● EXERCISE 1
Reproduce the part of the Howard's End Society column that begins at the words "Richard Heller, the" and stops after the words "case, you understand.".
● EXERCISE 2
In the Howard's End Society column, who is not allowed to join the society?

● EXERCISE TEXT
******************************
Richard Heller, the columnist and Mastermind runner-up, rings the column in high dudgeon to say that Mortimer may be president of the Howard League for Penal Reform, but not of its palindromic rival. "We haven't got a president," he snorts. "We haven't even made up the rules, but I can assure you that when we do there will be maximum opportunity for bribery and corruption."
That sounds about right for a Home Secretary who has a record as long as your arm for being turned over in the courts. Adherents to the Howard's End Society, as it is also known, include Auberon Waugh, Alexei Sayle and Alex Carlile MP QC, who has presumably given up hope of becoming a judge. Jack Straw is not allowed to join - just in case, you understand.
When not lounging about in fashionable Soho eateries, they seem to be jolly good haters, describing Howard as "Mr Pecksniff on Ecstasy". Heller splutters: "Willie Whitelaw offered to resign when an intruder broke into the Queen's bedroom. If the same thing happened today, Michael Howard would sack the Queen." Steady on.
******************************
● PROVIDED MATERIAL

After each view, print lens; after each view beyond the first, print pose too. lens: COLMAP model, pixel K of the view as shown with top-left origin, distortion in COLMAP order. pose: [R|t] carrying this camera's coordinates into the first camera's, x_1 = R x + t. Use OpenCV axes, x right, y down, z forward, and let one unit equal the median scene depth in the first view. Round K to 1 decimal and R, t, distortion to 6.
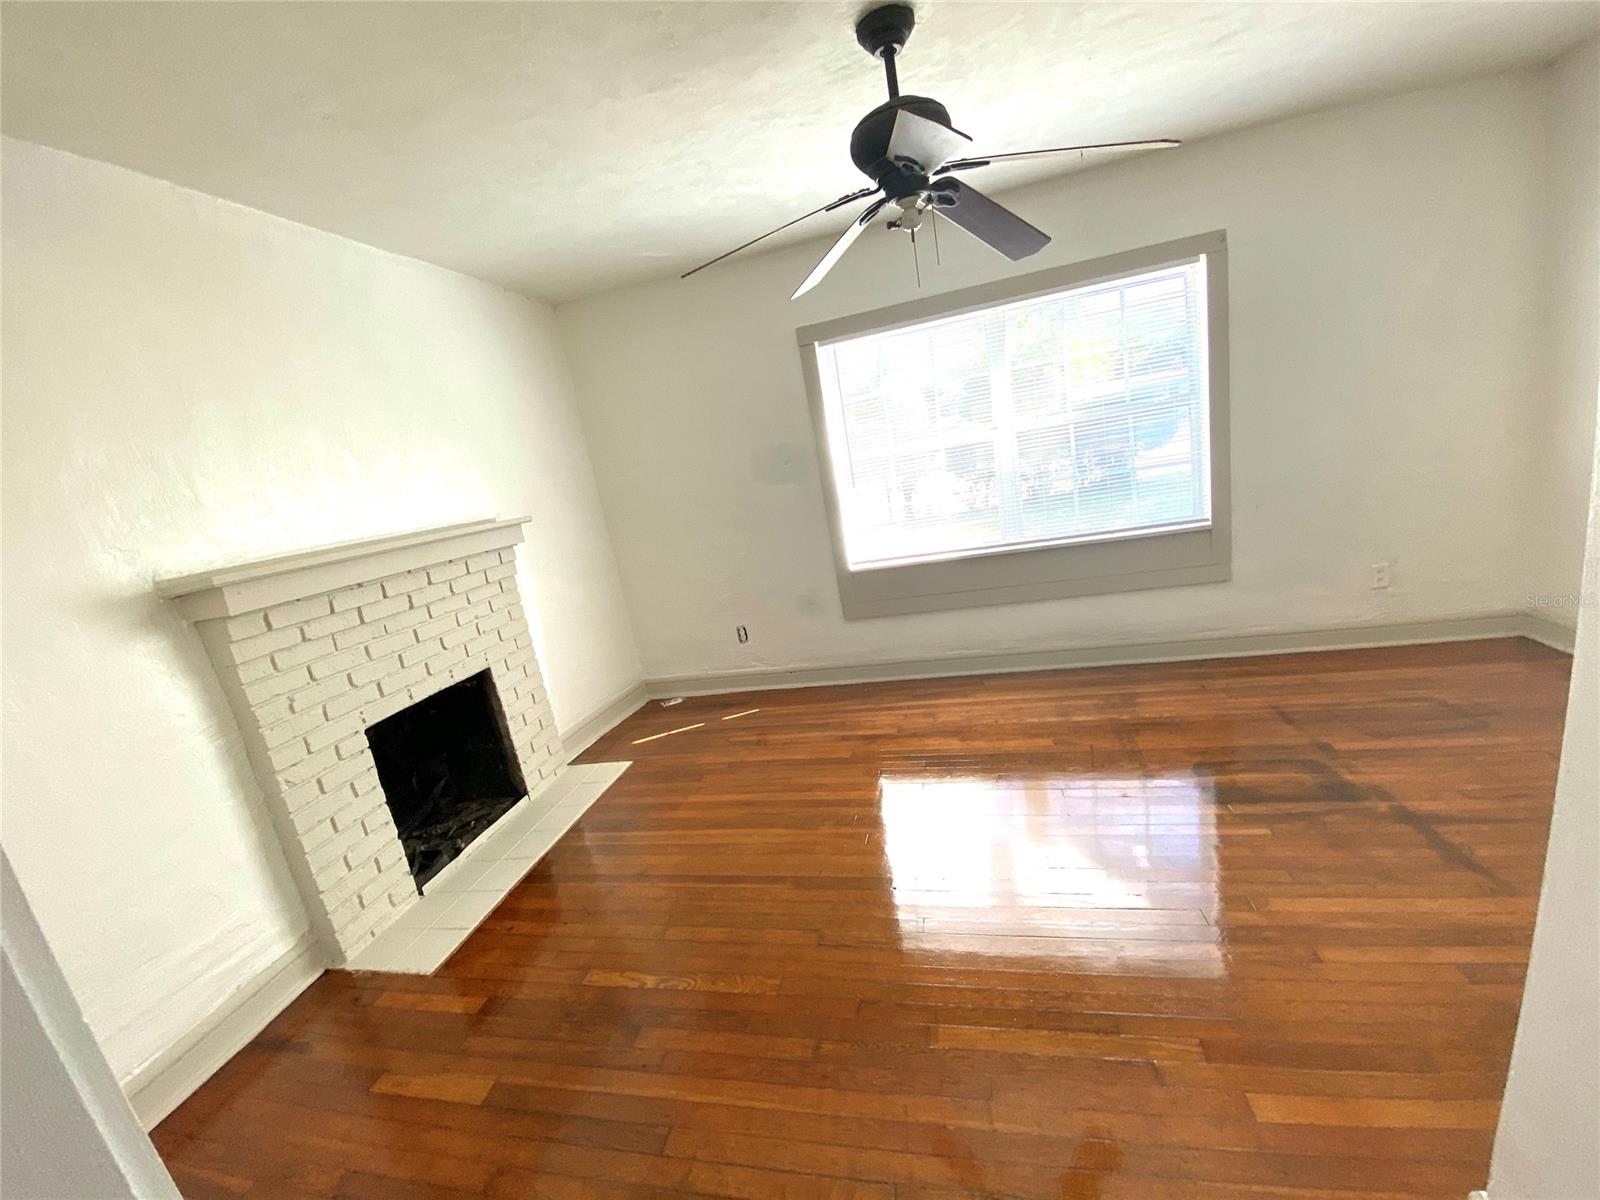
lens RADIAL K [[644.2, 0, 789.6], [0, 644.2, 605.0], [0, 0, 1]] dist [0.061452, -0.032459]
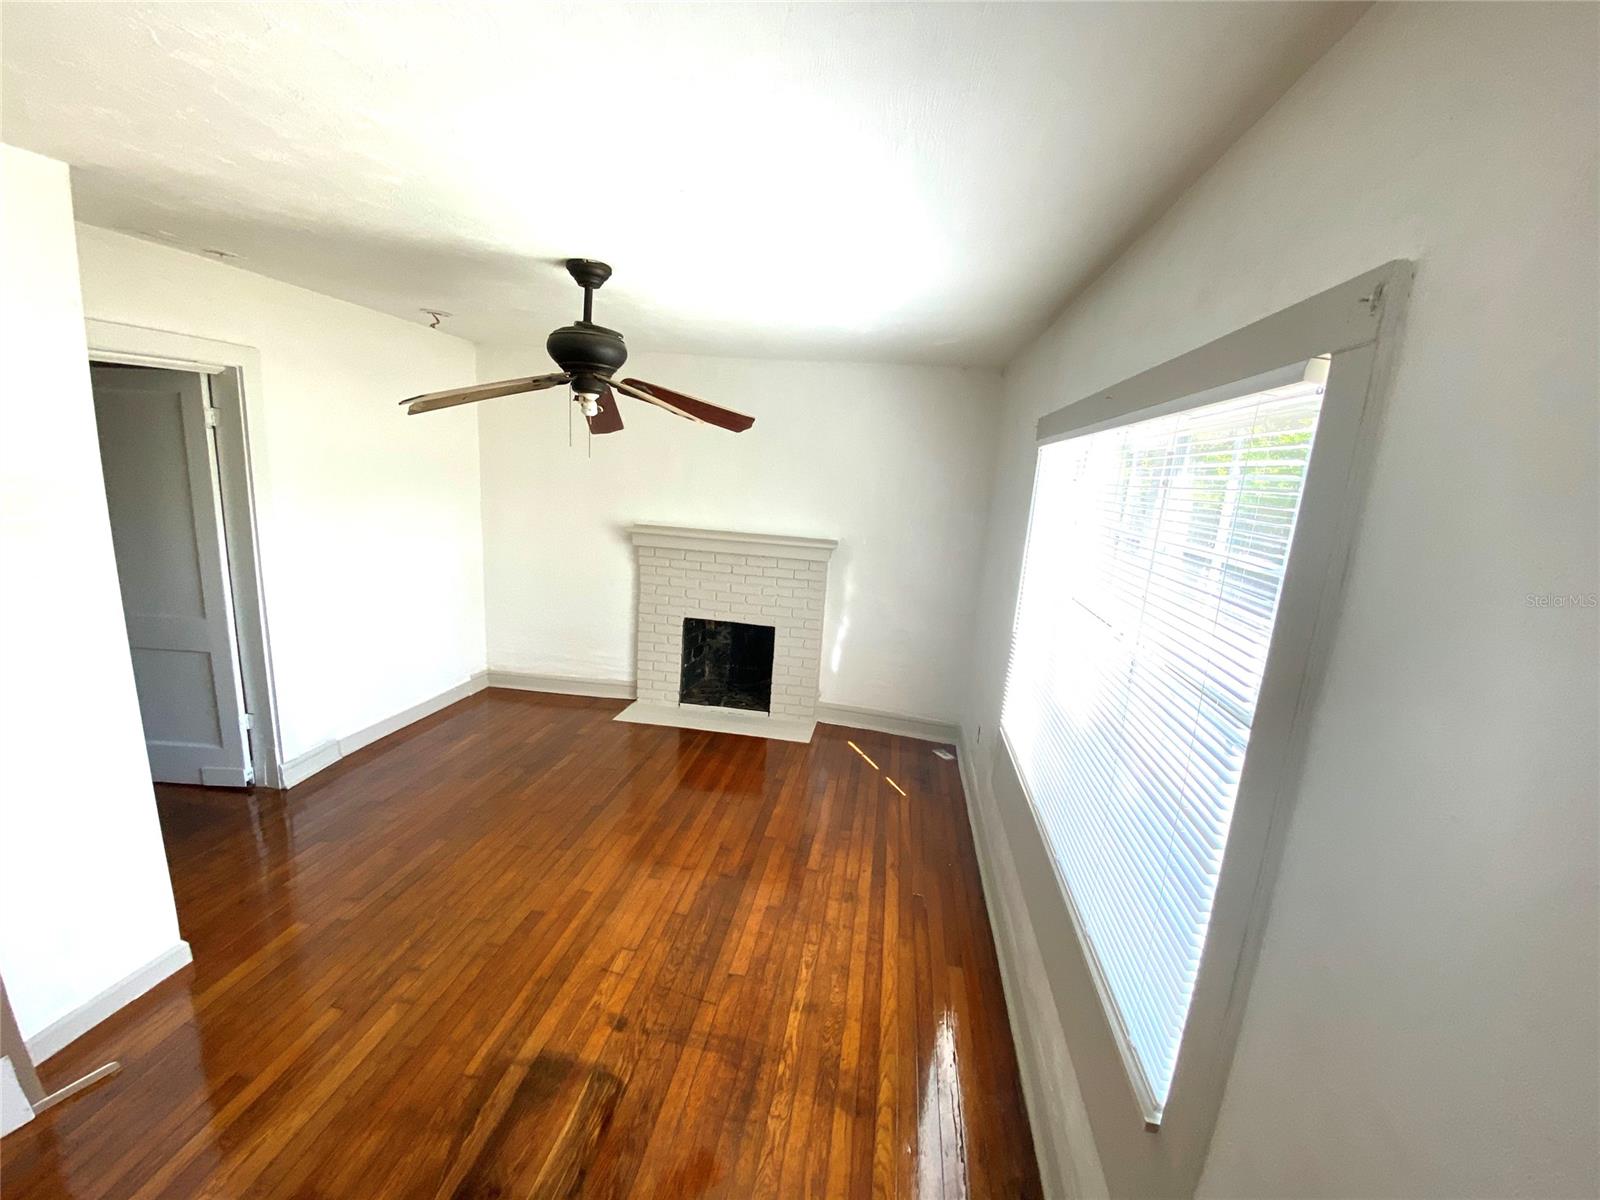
******************************
● TASK SOLUTION 1
Richard Heller, the columnist and Mastermind runner-up, rings the column in high dudgeon to say that Mortimer may be president of the Howard League for Penal Reform, but not of its palindromic rival. "We haven't got a president," he snorts. "We haven't even made up the rules, but I can assure you that when we do there will be maximum opportunity for bribery and corruption."
That sounds about right for a Home Secretary who has a record as long as your arm for being turned over in the courts. Adherents to the Howard's End Society, as it is also known, include Auberon Waugh, Alexei Sayle and Alex Carlile MP QC, who has presumably given up hope of becoming a judge. Jack Straw is not allowed to join - just in case, you understand.

● TASK SOLUTION 2
Jack Straw